Может быть, как раз пребывание в лагере убедило его в необходимости держать с окружающим миром дистанцию, и, обретя свободу, — в той, разумеется, степени, в какой это слово вообще сочеталось с советской действительностью, — он сделал всё, чтобы находиться вне этой действительности. Были ли его занятия древнерусской литературой формой внутренней эмиграции? Объективно — да, и хотя вряд ли только это обстоятельство определило предмет его исследования, именно оно обеспечило определенную легальность пребывания «вне». Лихачев никогда не стремился к открытому диссидентству, у которого при несомненных его заслугах была одна беда: позиция открытого противостояния системе делала противостоявшего частью самой системы, пусть и с обратным знаком. Лихачев выбрал иной путь: он был не против системы, он был вне ее.
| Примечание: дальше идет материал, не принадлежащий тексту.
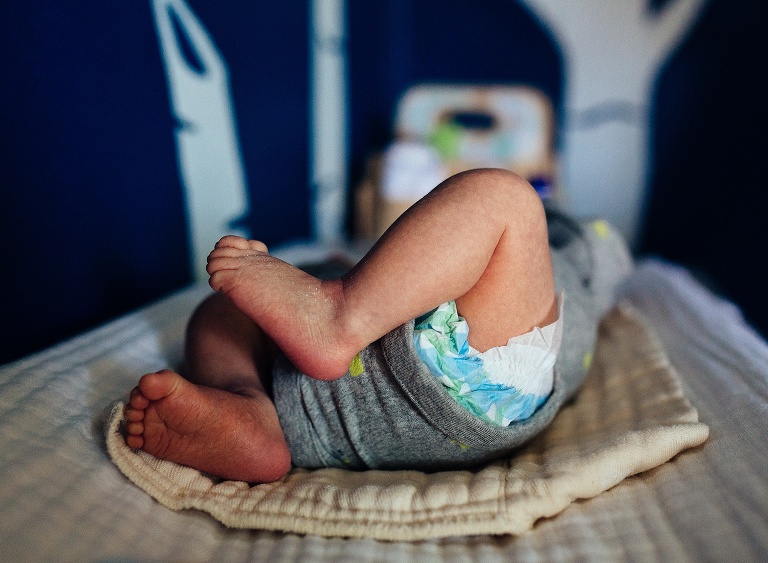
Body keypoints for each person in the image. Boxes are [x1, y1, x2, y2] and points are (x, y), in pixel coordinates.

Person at [124, 168, 630, 483]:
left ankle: (339, 314)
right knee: (219, 314)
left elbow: (600, 252)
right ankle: (249, 413)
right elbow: (423, 264)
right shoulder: (559, 301)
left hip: (473, 370)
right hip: (334, 414)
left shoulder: (578, 254)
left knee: (505, 198)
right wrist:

Эта позиция не имела ничего общего ни с равнодушием, ни с высоколобым презрением к современности, ни тем более со страхом. Когда выбирать приходилось между лаконичными «да» и «нет» (замечу, что на самом деле вопросы в подобной форме перед нами ставятся редко), он не испытывал колебаний. В свое время Н.С.Лесков делал различие между подвижничеством и героизмом, считая последний чем-то однократным, а порой и случайным. Выше он ставил подвижничество, требовавшее постоянного напряжения нравственных сил. Я думаю, по природе своей Дмитрий Сергеевич был подвижником, но жизнь была настолько скверной, что требовала еще и героизма. Здесь можно вспомнить его отказ подписать организованное Академией наук письмо против А.Д.Саха рова, после чего Лихачев был жестоко избит в парадном своего дома. Можно вспомнить и то, что в первый же день путча 1991 года он выступил с резким осуждением путчистов. А ведь его возраст и состояние здоровья предоставляли широкое поле для маневра, и случись ему тогда не выступить против, это в конечном счете было бы оправдано общественностью.